As for the first part of the question, the former physics professor Bartosz Milewski has a very nice explanation of what FFT is and how it works.
In addition, it is worth mastering the Fourier transform in one day .
In English (?)
Say you have sound from the speaker.
Then you tune, let's get a round number here, 1024 harmonic oscillators that resonate in specific frequency ranges.

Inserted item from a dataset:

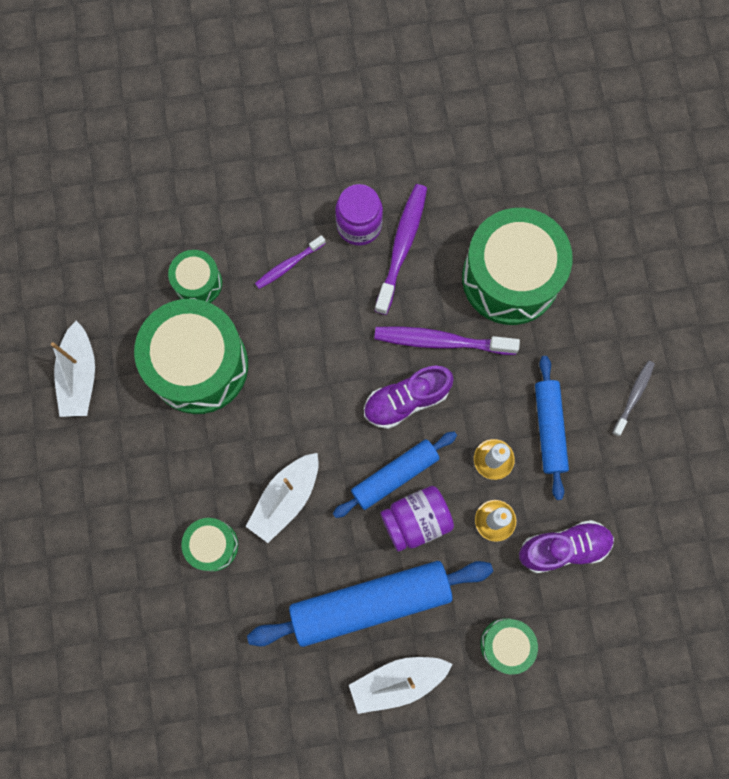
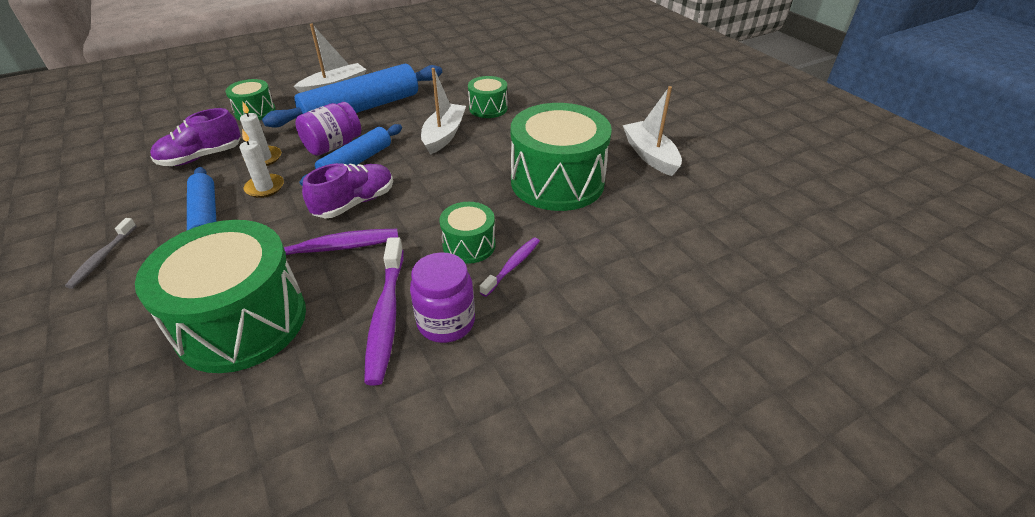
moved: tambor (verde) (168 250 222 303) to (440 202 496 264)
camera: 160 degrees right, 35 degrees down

Play a sound, say, a second.
Oscillators begin to resonate with the sound coming from the speaker. After that second, you read how each oscillator resonates. As a result, you get a discrete Fourier transform, that is, you get a diagram of how each of the frequency ranges contributed to the sound coming from the speaker.
Instead of visualizing sound as the amount of air pressure caused by the waveform, changing the time intervals, you visualized it as a series of intensities of frequency ranges.
Of course, explaining DFT, some speakers are not very suitable, since you have to work with sampled input. Thus, in this case, 1024 digital βgeneratorsβ should actually be measured after 1/44 of a second, given that sound is sampled at a speed of 44 kHz.
Fast Fourier Transform is an algorithm for performing a discrete Fourier transform, which is pretty easy for computers to run on an incoming signal. It imposes some restrictions that you have to work with in your implementation (for example, the number of samples must be 2), because it uses some smart tricks to drastically reduce the number of calculations performed in the sample buffer.
In fact, there is no need to go deeper, because the two links I gave give a fairly clear explanation. And note that it is impossible to move from theory to implementation without knowing the mathematics behind it.
I hope this introduction makes sense!